Young, a new mother and metastatic
PUBLISHED: 4:26 PM, MON APRIL 8, 2013
Ever heard anyone say it was a great time in their life to get cancer? No! You'll usually hear people talk about their diagnosis in reference to some other major life event. Either "My daughter was getting married," or "I had just started a new job when I found my lump."
The first time I was diagnosed with breast cancer, it was a few months after I married the love of my life. We married on Valentine's Day, 2009, and honeymooned in March. I turned 29 in April, and I was diagnosed in May. After a bilateral mastectomy and 18 weeks of chemotherapy, the year was coming to a close. After a particularly rough day, I looked at my husband and joked, "Well, 2009 kind of sucked. 2010 has GOT to be better!"
Chris responded very matter-of-factly, "I for one refuse to think of 2009 as bad - it's the year we got married." He was right then, and now he is even more right.
How many years can be defined as cancer years? 2012 can't be known as the year of my recurrence. It's the year we adopted Henry.
I refuse to let cancer define my life or the way I think about it.
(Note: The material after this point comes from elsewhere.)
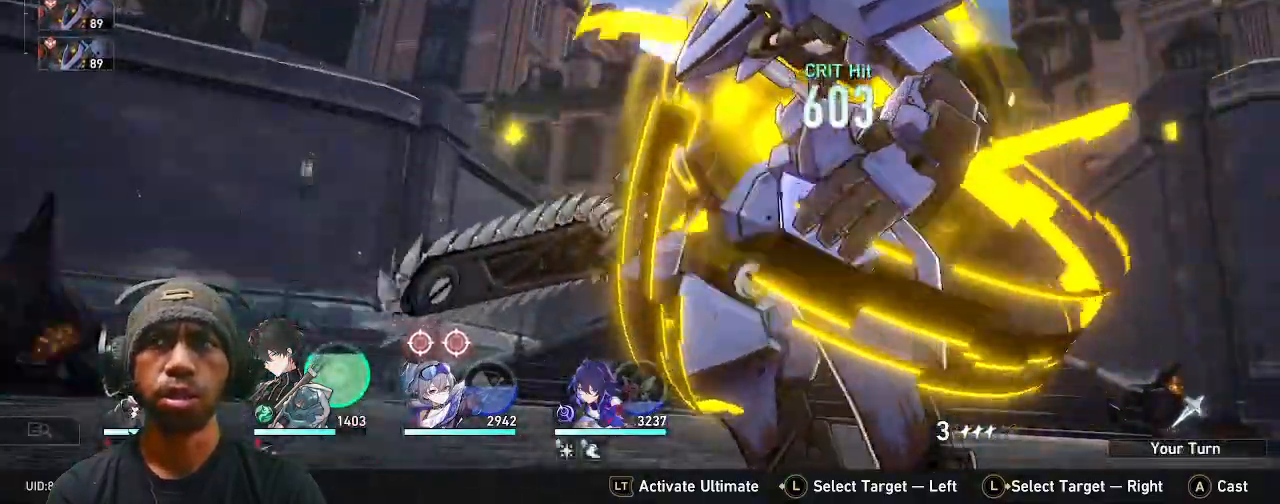
{"dt_ms": 500, "buttons": ["R2"], "left_stick": "center", "right_stick": "center", "events": []}
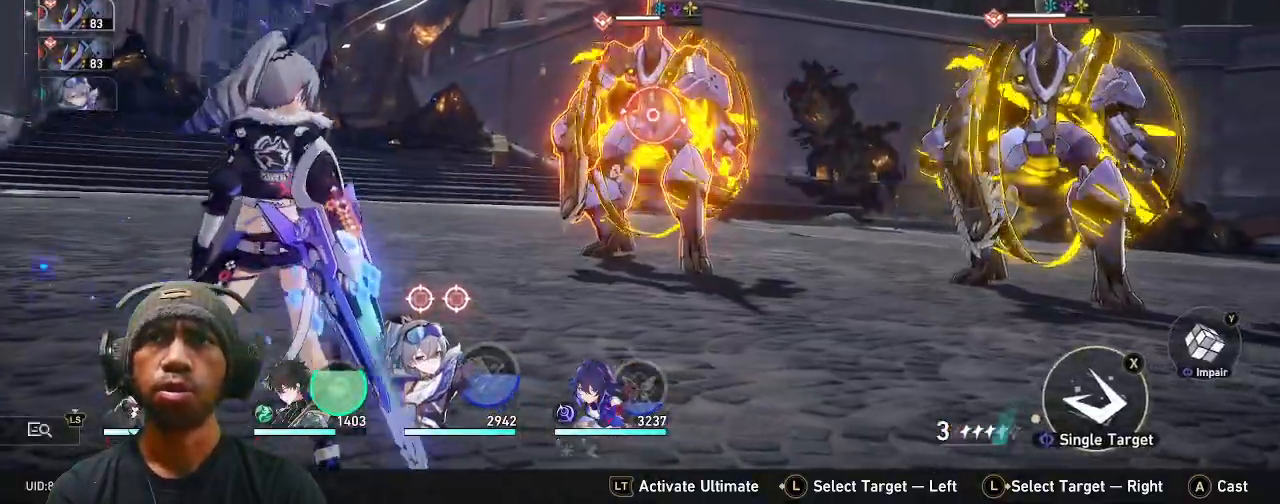
{"dt_ms": 500, "buttons": ["R2"], "left_stick": "center", "right_stick": "center", "events": []}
When you have metastatic disease, you have to shift your way of thinking. I will always be in some form of treatment. We are not marching toward the light at the end of the tunnel like I did with the first go 'round. This is not a temporary situation or something I am going through. It's not the path I would have picked, but it is the hand that I have been dealt. And so, THIS IS MY LIFE. I can't think of it in terms of weeks between scans or times in or out of the chemo chair.
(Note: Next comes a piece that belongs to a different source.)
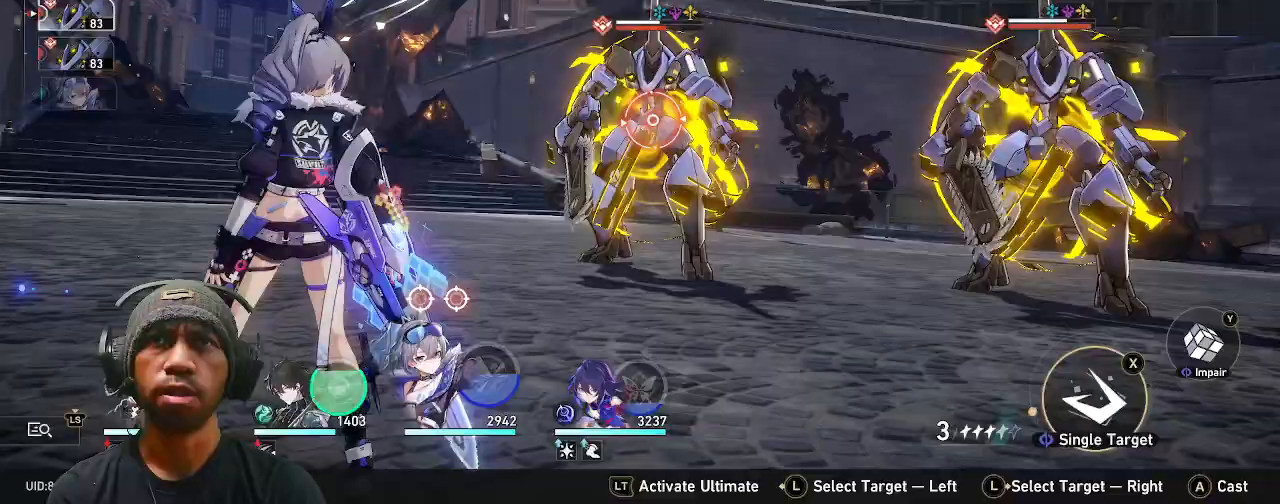
{"dt_ms": 500, "buttons": ["TRIANGLE", "R2"], "left_stick": "center", "right_stick": "center", "events": [[450, "TRIANGLE", "down"]]}
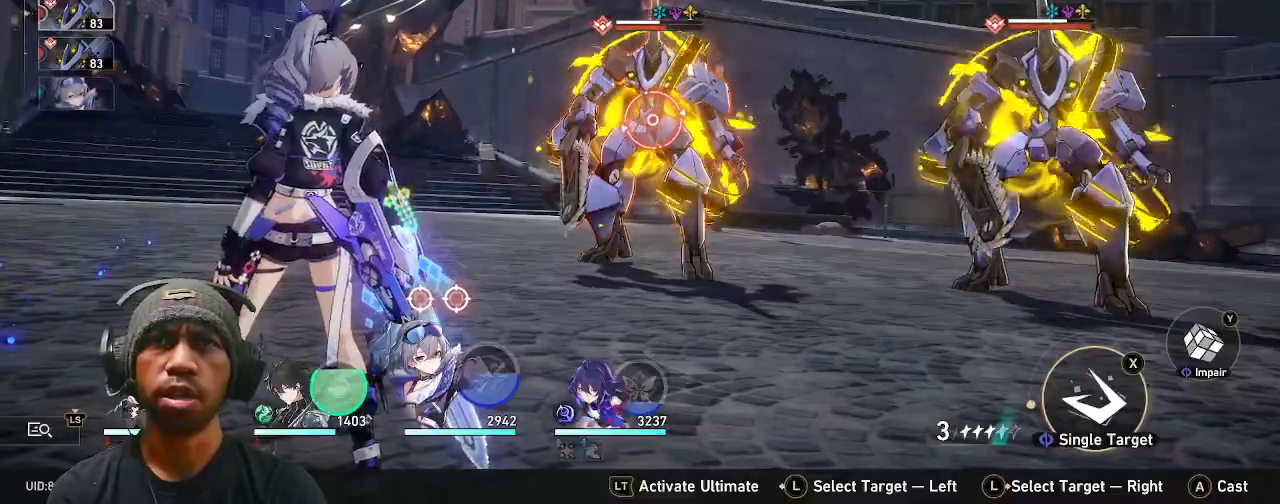
{"dt_ms": 500, "buttons": ["R2"], "left_stick": "center", "right_stick": "center", "events": [[100, "TRIANGLE", "up"]]}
Right now, I'm not sure if I am responding or progressing on my new medication (anastrazole) since my last scan had mixed results. But I have a little guy who is learning how to walk, and we just bought and moved into a new house. Cancer is just going to have to take a backseat. I'm too busy to stress about it today. I need to buy a new shower curtain and pick out paint colors for Henry's room ... I'll worry about cancer in a few weeks when I check into the PET scan waiting room.
Carrie Corey is a wife, mom and metastatic breast cancer survivor. She will be reporting in frequently on her journey.